• EXERCISE DETAILS:
Please copy out the full listing that follows exactly; no picture belongs in the copy.

• DATA EXTRACT:
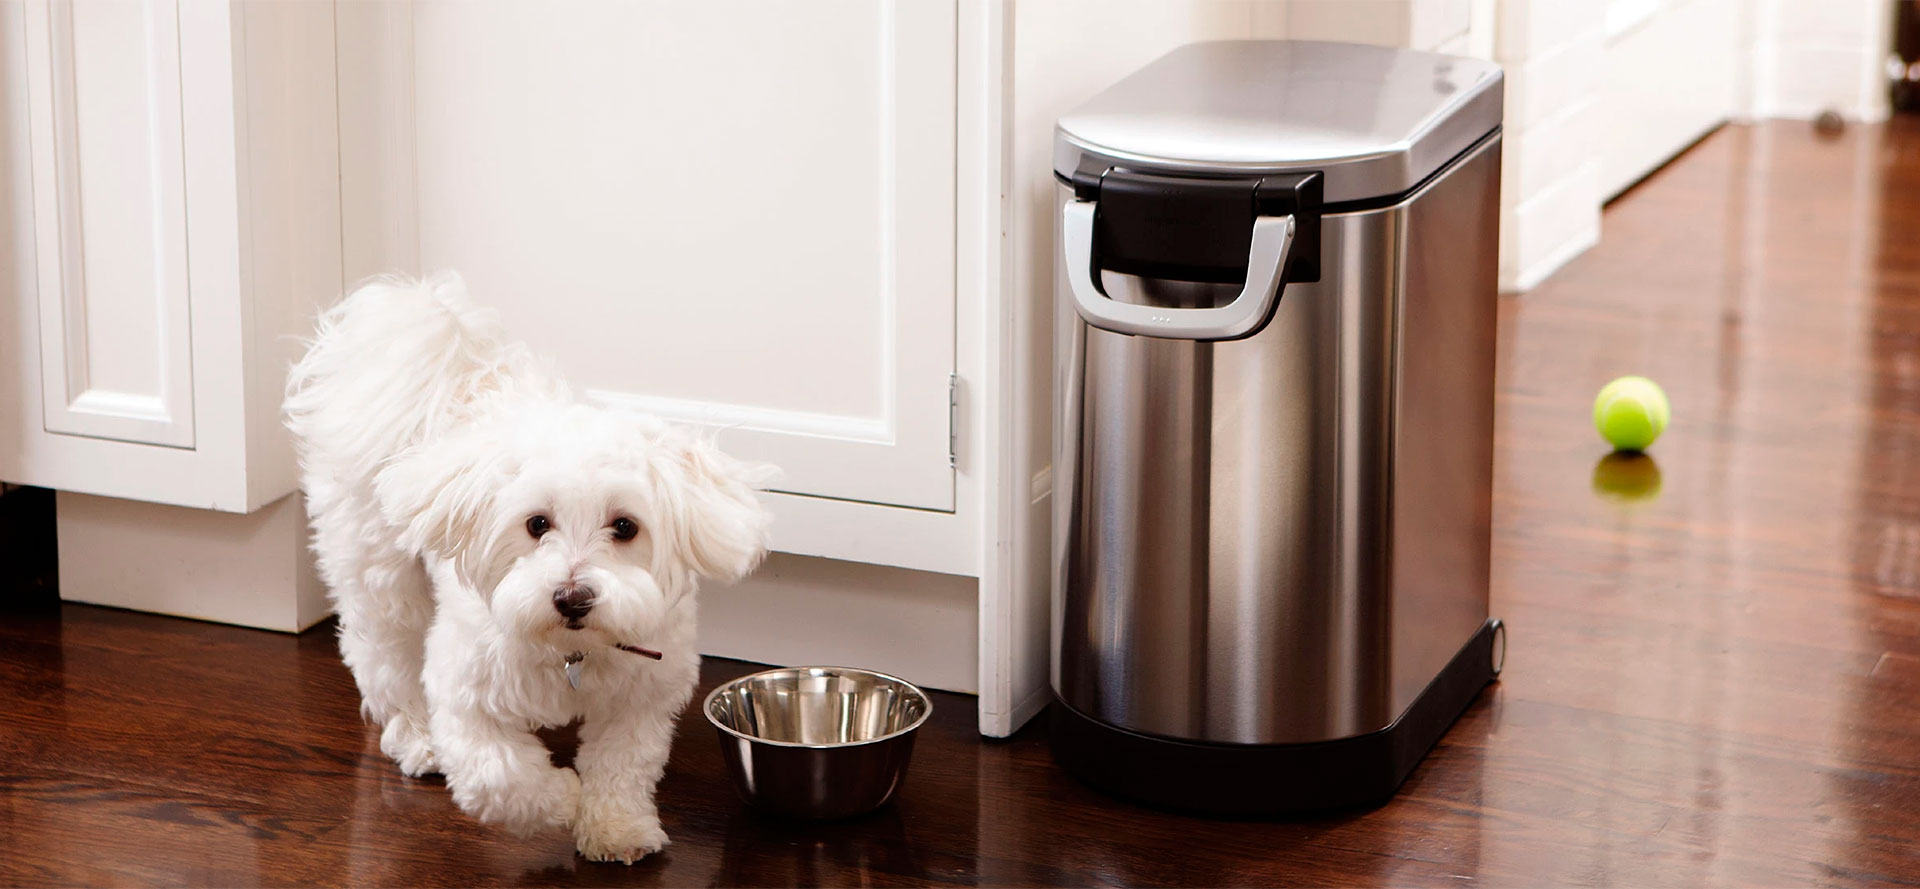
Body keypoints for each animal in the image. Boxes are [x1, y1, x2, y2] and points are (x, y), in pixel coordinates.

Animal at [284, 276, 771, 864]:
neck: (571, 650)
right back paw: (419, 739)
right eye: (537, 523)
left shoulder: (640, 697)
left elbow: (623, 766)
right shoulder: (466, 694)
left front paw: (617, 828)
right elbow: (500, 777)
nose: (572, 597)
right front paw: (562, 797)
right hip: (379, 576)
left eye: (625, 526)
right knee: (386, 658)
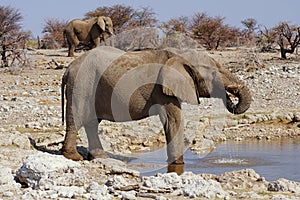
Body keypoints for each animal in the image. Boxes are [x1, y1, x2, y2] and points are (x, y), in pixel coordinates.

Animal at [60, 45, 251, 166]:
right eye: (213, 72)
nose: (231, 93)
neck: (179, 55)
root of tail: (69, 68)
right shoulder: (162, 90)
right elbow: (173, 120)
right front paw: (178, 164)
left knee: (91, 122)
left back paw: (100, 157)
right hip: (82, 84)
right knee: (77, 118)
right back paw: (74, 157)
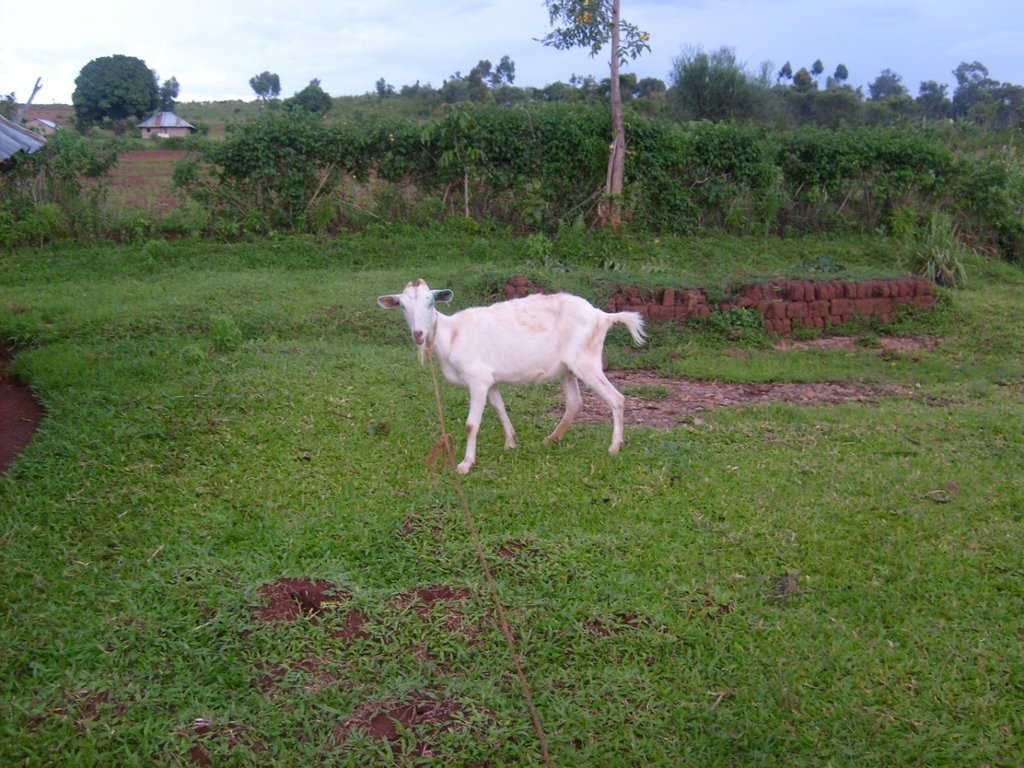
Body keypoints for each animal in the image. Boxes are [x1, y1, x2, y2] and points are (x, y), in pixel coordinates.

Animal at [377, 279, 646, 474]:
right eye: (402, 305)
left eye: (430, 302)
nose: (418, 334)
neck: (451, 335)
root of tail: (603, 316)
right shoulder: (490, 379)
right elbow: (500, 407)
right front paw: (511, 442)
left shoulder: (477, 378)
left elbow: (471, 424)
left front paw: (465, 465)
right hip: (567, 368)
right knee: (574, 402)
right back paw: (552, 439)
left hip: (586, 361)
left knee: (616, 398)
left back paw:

• EXERCISE RESULT:
Body keypoints for each animal in the image. Boxes are [x1, y1, x2, y2] and points are (x, y), in pixel coordinates.

Animal at [284, 276, 771, 864]:
neck: (571, 650)
right back paw: (419, 739)
right eye: (537, 523)
left shoulder: (640, 697)
left elbow: (623, 766)
right shoulder: (466, 694)
left front paw: (617, 828)
right elbow: (500, 777)
nose: (572, 597)
right front paw: (562, 797)
right hip: (379, 576)
left eye: (625, 526)
right knee: (386, 658)
Body keypoints for each animal in the image. Boxes are [x1, y1, x2, y2] and points are (x, y), in pixel coordinates.

Animal at [60, 45, 251, 166]:
right eye: (213, 72)
nose: (231, 93)
neck: (179, 55)
root of tail: (69, 68)
right shoulder: (162, 90)
right elbow: (173, 120)
right front paw: (178, 164)
left knee: (91, 122)
left back paw: (100, 157)
right hip: (82, 84)
right knee: (77, 118)
right back paw: (74, 157)
Body keypoints for each animal in the image. Boxes are [x1, y1, x2, y2] and points are (x, y), in pixel coordinates.

Animal at [377, 279, 646, 474]:
right eye: (402, 305)
left eye: (430, 302)
nose: (418, 334)
neck: (451, 335)
root of tail: (603, 316)
right shoulder: (490, 379)
right elbow: (500, 407)
right front paw: (511, 442)
left shoulder: (477, 378)
left elbow: (471, 424)
left front paw: (465, 465)
right hip: (567, 368)
right knee: (574, 402)
right back paw: (552, 439)
left hip: (586, 361)
left knee: (616, 398)
left back paw:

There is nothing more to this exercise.